I've solved normal congruence equations like $ax \equiv b \pmod{m}$ but now I am trying to solve $ 1 5 1 x − 294 \equiv44\pmod{7}$. How do I solve this one? Can I just add $294$ to both sides and solve as normal using Euclidean algorithm?
I read the answer by quanta in this question but it is still not clear to me.
Can anyone please elaborate more on this?
Thanks for any help.
On
The first right thing to do is to simplify all coefficients and write them in the range of $\{0,1,2,3,4,5,6\}$, using Euclidian division.

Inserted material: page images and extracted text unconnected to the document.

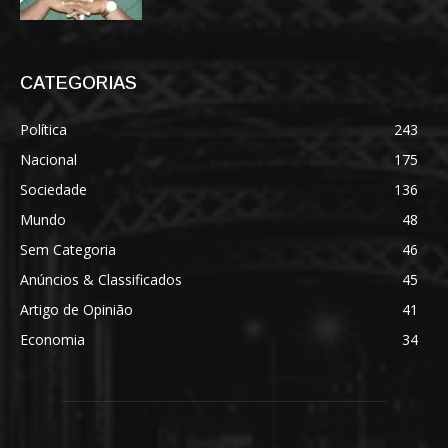
CATEGORIAS
Política
243
Nacional
175
Sociedade
136
Mundo
48
Sem Categoria
46
Anúncios & Classificados
45
Artigo de Opinião
41
Economia
34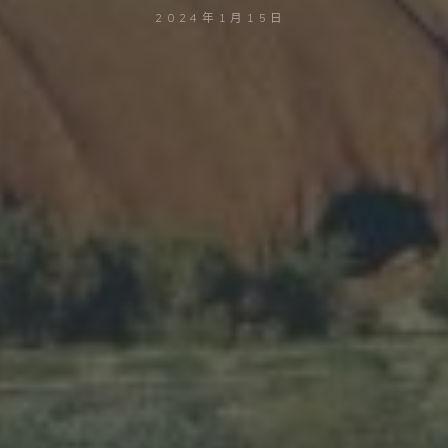
2024年1月15日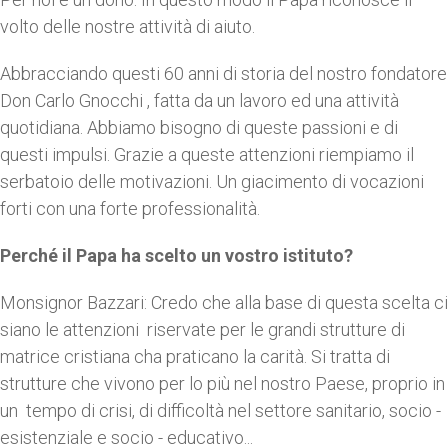
volto delle nostre attività di aiuto.
Abbracciando questi 60 anni di storia del nostro fondatore
Don Carlo Gnocchi , fatta da un lavoro ed una attività
quotidiana. Abbiamo bisogno di queste passioni e di
questi impulsi. Grazie a queste attenzioni riempiamo il
serbatoio delle motivazioni. Un giacimento di vocazioni
forti con una forte professionalità.
Perché il Papa ha scelto un vostro istituto?
Monsignor Bazzari: Credo che alla base di questa scelta ci
siano le attenzioni riservate per le grandi strutture di
matrice cristiana cha praticano la carità. Si tratta di
strutture che vivono per lo più nel nostro Paese, proprio in
un tempo di crisi, di difficoltà nel settore sanitario, socio -
esistenziale e socio - educativo...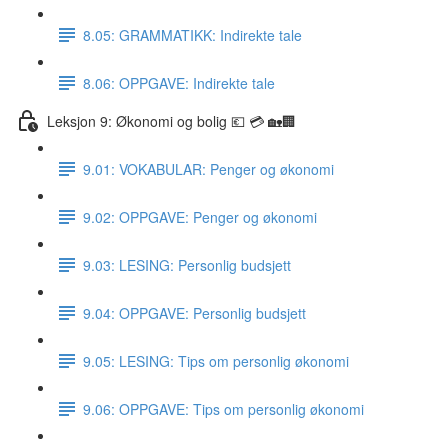
8.05: GRAMMATIKK: Indirekte tale
8.06: OPPGAVE: Indirekte tale
Leksjon 9: Økonomi og bolig 💶 💳 🏡🏢
9.01: VOKABULAR: Penger og økonomi
9.02: OPPGAVE: Penger og økonomi
9.03: LESING: Personlig budsjett
9.04: OPPGAVE: Personlig budsjett
9.05: LESING: Tips om personlig økonomi
9.06: OPPGAVE: Tips om personlig økonomi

$$151=21\times7 +4 \quad;\quad 294 = 42\times 7 \quad;\quad 44=7\times 6 + 2$$
So the equation is the same as
$$4x\equiv 2 \pmod{7}$$
All we need to do is find the inverse of $4\pmod{7}$. After a few tries, we find that it is $2$ since $2\times 4 \equiv 8 \equiv 1 \pmod{7}$. Hence, we get
$$x \equiv 2\times 2 \equiv 4\pmod{7}$$
as the answer of your equation.
We have that
$$151x − 294 \equiv 44 \pmod{7} \iff 4x-0\equiv 2 \pmod{7} \iff 2x\equiv 1 \pmod{7}$$
and by Euclidean algorithm we can find
$$4\cdot 2-1\cdot 7=1$$
therefore $4$ is the inverse of $2 \pmod 7$ and we find
$$4\cdot 2x\equiv 4\cdot 1 \pmod{7} \implies x\equiv 4 \pmod{7}$$